## START GIVEN DATA
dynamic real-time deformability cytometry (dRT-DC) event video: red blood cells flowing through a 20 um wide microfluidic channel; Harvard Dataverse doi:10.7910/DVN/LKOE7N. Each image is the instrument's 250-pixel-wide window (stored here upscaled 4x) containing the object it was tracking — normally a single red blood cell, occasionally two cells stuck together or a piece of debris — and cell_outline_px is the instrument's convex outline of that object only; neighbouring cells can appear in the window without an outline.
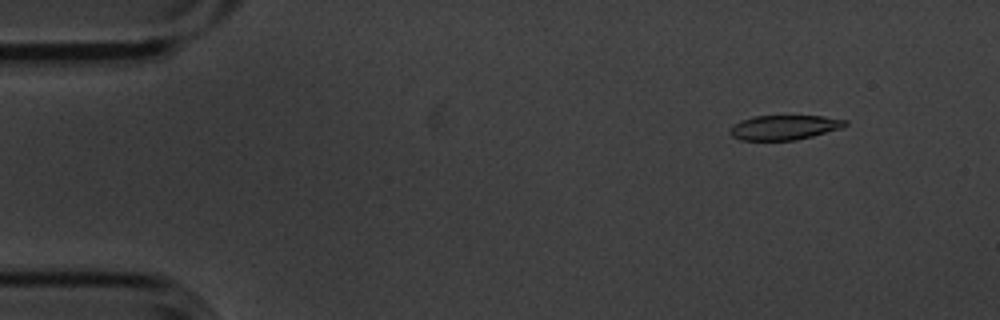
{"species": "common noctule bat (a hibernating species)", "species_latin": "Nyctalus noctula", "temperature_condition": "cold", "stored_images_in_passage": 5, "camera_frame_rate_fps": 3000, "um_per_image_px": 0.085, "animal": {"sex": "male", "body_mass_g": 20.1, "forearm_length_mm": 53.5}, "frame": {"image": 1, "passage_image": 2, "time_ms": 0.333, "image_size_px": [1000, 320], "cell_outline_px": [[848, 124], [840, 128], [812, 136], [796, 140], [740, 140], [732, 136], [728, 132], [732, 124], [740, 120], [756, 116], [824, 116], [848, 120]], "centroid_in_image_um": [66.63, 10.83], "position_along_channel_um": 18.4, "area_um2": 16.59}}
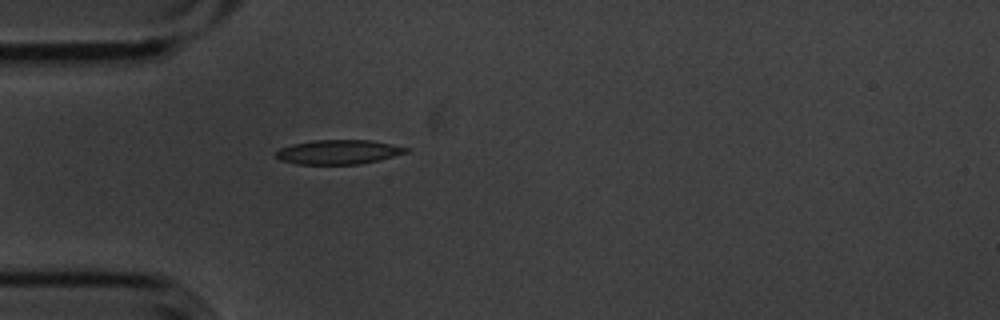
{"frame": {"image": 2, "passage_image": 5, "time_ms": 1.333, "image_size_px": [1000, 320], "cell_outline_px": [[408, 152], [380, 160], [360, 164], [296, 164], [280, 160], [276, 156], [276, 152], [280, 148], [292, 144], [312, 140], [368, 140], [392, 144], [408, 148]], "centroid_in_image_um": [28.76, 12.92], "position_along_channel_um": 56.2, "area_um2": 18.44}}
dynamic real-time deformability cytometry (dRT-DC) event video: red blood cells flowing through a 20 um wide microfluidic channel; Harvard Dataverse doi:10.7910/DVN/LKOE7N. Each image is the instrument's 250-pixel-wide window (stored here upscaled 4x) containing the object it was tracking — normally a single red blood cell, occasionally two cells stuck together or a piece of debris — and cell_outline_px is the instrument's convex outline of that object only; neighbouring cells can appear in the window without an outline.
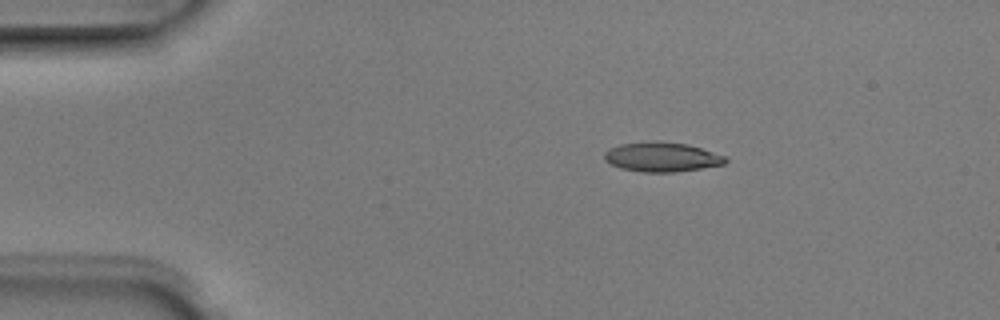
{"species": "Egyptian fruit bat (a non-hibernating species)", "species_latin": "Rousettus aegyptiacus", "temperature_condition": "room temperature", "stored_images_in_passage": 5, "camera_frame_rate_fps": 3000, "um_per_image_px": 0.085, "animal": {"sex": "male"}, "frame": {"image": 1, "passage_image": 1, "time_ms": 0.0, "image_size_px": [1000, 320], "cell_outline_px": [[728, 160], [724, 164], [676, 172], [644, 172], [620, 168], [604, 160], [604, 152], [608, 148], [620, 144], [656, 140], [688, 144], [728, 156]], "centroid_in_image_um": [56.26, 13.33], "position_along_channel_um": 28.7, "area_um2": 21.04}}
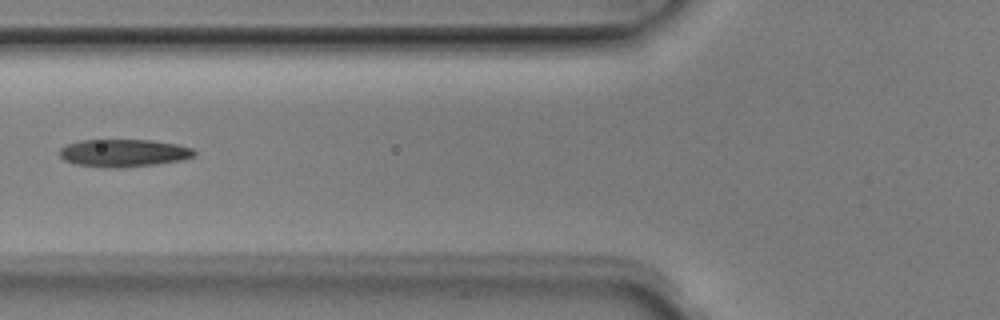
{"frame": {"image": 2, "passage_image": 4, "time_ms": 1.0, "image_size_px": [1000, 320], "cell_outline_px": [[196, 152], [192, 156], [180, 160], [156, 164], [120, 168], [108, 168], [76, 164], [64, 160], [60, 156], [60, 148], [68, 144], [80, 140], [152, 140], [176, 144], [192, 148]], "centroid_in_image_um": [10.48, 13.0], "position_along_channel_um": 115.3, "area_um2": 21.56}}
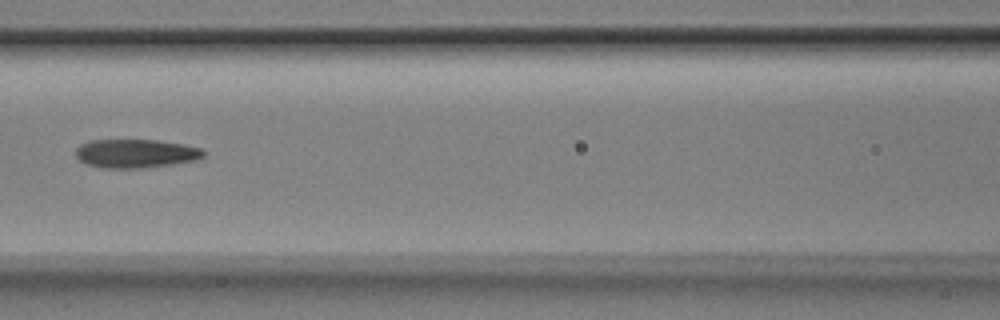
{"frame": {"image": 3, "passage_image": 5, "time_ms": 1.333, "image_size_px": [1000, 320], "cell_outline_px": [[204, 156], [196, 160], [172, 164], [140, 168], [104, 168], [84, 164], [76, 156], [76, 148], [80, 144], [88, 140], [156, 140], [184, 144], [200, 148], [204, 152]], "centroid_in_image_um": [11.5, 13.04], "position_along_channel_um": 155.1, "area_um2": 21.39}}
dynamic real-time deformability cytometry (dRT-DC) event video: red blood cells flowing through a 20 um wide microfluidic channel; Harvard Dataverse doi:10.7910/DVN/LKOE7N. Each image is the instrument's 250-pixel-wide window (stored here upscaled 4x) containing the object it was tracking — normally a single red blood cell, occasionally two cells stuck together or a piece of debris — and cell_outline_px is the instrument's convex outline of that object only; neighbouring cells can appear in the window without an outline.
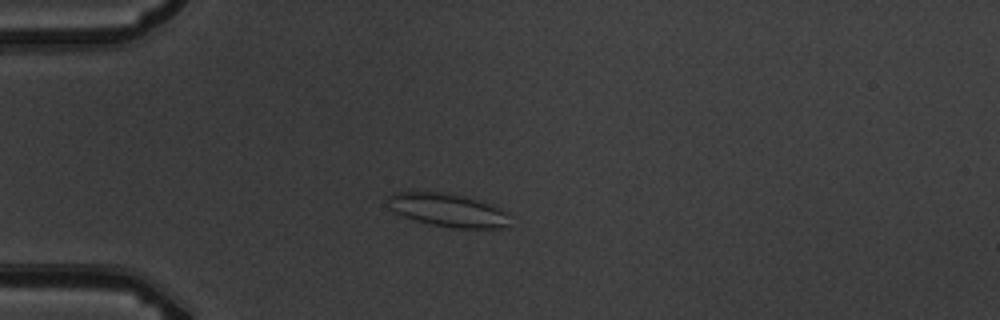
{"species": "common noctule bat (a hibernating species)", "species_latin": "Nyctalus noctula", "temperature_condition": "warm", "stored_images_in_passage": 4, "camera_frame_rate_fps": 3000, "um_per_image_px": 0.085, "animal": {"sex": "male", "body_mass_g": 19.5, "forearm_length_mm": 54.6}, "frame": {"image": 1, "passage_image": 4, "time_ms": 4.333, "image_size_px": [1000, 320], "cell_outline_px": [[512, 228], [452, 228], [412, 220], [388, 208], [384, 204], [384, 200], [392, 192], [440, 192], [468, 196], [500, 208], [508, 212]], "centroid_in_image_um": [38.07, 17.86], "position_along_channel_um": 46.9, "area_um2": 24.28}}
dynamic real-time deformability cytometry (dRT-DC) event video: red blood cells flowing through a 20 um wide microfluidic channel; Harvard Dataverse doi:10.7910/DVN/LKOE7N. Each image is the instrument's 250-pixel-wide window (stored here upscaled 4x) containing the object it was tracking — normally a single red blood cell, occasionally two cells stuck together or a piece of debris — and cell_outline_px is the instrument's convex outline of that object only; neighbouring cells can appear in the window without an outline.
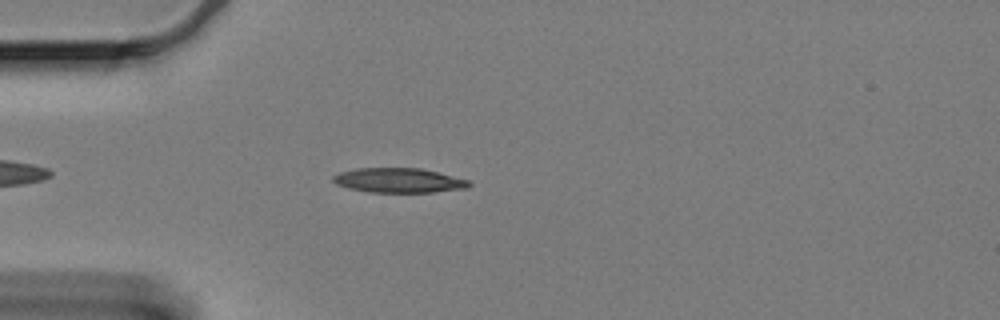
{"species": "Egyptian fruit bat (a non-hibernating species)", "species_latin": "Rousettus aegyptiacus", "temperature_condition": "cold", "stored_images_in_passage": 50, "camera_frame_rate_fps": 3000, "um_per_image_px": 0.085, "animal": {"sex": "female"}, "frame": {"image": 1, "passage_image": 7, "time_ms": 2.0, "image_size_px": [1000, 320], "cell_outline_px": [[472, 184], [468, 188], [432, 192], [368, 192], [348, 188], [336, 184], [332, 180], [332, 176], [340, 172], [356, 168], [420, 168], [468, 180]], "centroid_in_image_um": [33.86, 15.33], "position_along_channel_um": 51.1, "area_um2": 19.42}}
## END GIVEN DATA
# OBJECTIVE
Print the full listing exactly, dropping the pictures.

# CORRECT RESULT
dynamic real-time deformability cytometry (dRT-DC) event video: red blood cells flowing through a 20 um wide microfluidic channel; Harvard Dataverse doi:10.7910/DVN/LKOE7N. Each image is the instrument's 250-pixel-wide window (stored here upscaled 4x) containing the object it was tracking — normally a single red blood cell, occasionally two cells stuck together or a piece of debris — and cell_outline_px is the instrument's convex outline of that object only; neighbouring cells can appear in the window without an outline.
{"species": "common noctule bat (a hibernating species)", "species_latin": "Nyctalus noctula", "temperature_condition": "cold", "stored_images_in_passage": 5, "camera_frame_rate_fps": 3000, "um_per_image_px": 0.085, "animal": {"sex": "male", "body_mass_g": 20.1, "forearm_length_mm": 53.5}, "frame": {"image": 1, "passage_image": 2, "time_ms": 0.333, "image_size_px": [1000, 320], "cell_outline_px": [[848, 124], [840, 128], [812, 136], [796, 140], [740, 140], [732, 136], [728, 132], [732, 124], [740, 120], [756, 116], [824, 116], [848, 120]], "centroid_in_image_um": [66.63, 10.83], "position_along_channel_um": 18.4, "area_um2": 16.59}}
{"frame": {"image": 2, "passage_image": 5, "time_ms": 1.333, "image_size_px": [1000, 320], "cell_outline_px": [[408, 152], [380, 160], [360, 164], [296, 164], [280, 160], [276, 156], [276, 152], [280, 148], [292, 144], [312, 140], [368, 140], [392, 144], [408, 148]], "centroid_in_image_um": [28.76, 12.92], "position_along_channel_um": 56.2, "area_um2": 18.44}}
dynamic real-time deformability cytometry (dRT-DC) event video: red blood cells flowing through a 20 um wide microfluidic channel; Harvard Dataverse doi:10.7910/DVN/LKOE7N. Each image is the instrument's 250-pixel-wide window (stored here upscaled 4x) containing the object it was tracking — normally a single red blood cell, occasionally two cells stuck together or a piece of debris — and cell_outline_px is the instrument's convex outline of that object only; neighbouring cells can appear in the window without an outline.
{"species": "Egyptian fruit bat (a non-hibernating species)", "species_latin": "Rousettus aegyptiacus", "temperature_condition": "room temperature", "stored_images_in_passage": 5, "camera_frame_rate_fps": 3000, "um_per_image_px": 0.085, "animal": {"sex": "male"}, "frame": {"image": 1, "passage_image": 1, "time_ms": 0.0, "image_size_px": [1000, 320], "cell_outline_px": [[728, 160], [724, 164], [676, 172], [644, 172], [620, 168], [604, 160], [604, 152], [608, 148], [620, 144], [656, 140], [688, 144], [728, 156]], "centroid_in_image_um": [56.26, 13.33], "position_along_channel_um": 28.7, "area_um2": 21.04}}
{"frame": {"image": 2, "passage_image": 4, "time_ms": 1.0, "image_size_px": [1000, 320], "cell_outline_px": [[196, 152], [192, 156], [180, 160], [156, 164], [120, 168], [108, 168], [76, 164], [64, 160], [60, 156], [60, 148], [68, 144], [80, 140], [152, 140], [176, 144], [192, 148]], "centroid_in_image_um": [10.48, 13.0], "position_along_channel_um": 115.3, "area_um2": 21.56}}
{"frame": {"image": 3, "passage_image": 5, "time_ms": 1.333, "image_size_px": [1000, 320], "cell_outline_px": [[204, 156], [196, 160], [172, 164], [140, 168], [104, 168], [84, 164], [76, 156], [76, 148], [80, 144], [88, 140], [156, 140], [184, 144], [200, 148], [204, 152]], "centroid_in_image_um": [11.5, 13.04], "position_along_channel_um": 155.1, "area_um2": 21.39}}
dynamic real-time deformability cytometry (dRT-DC) event video: red blood cells flowing through a 20 um wide microfluidic channel; Harvard Dataverse doi:10.7910/DVN/LKOE7N. Each image is the instrument's 250-pixel-wide window (stored here upscaled 4x) containing the object it was tracking — normally a single red blood cell, occasionally two cells stuck together or a piece of debris — and cell_outline_px is the instrument's convex outline of that object only; neighbouring cells can appear in the window without an outline.
{"species": "common noctule bat (a hibernating species)", "species_latin": "Nyctalus noctula", "temperature_condition": "warm", "stored_images_in_passage": 4, "camera_frame_rate_fps": 3000, "um_per_image_px": 0.085, "animal": {"sex": "male", "body_mass_g": 19.5, "forearm_length_mm": 54.6}, "frame": {"image": 1, "passage_image": 4, "time_ms": 4.333, "image_size_px": [1000, 320], "cell_outline_px": [[512, 228], [452, 228], [412, 220], [388, 208], [384, 204], [384, 200], [392, 192], [440, 192], [468, 196], [500, 208], [508, 212]], "centroid_in_image_um": [38.07, 17.86], "position_along_channel_um": 46.9, "area_um2": 24.28}}
dynamic real-time deformability cytometry (dRT-DC) event video: red blood cells flowing through a 20 um wide microfluidic channel; Harvard Dataverse doi:10.7910/DVN/LKOE7N. Each image is the instrument's 250-pixel-wide window (stored here upscaled 4x) containing the object it was tracking — normally a single red blood cell, occasionally two cells stuck together or a piece of debris — and cell_outline_px is the instrument's convex outline of that object only; neighbouring cells can appear in the window without an outline.
{"species": "Egyptian fruit bat (a non-hibernating species)", "species_latin": "Rousettus aegyptiacus", "temperature_condition": "cold", "stored_images_in_passage": 50, "camera_frame_rate_fps": 3000, "um_per_image_px": 0.085, "animal": {"sex": "female"}, "frame": {"image": 1, "passage_image": 7, "time_ms": 2.0, "image_size_px": [1000, 320], "cell_outline_px": [[472, 184], [468, 188], [432, 192], [368, 192], [348, 188], [336, 184], [332, 180], [332, 176], [340, 172], [356, 168], [420, 168], [468, 180]], "centroid_in_image_um": [33.86, 15.33], "position_along_channel_um": 51.1, "area_um2": 19.42}}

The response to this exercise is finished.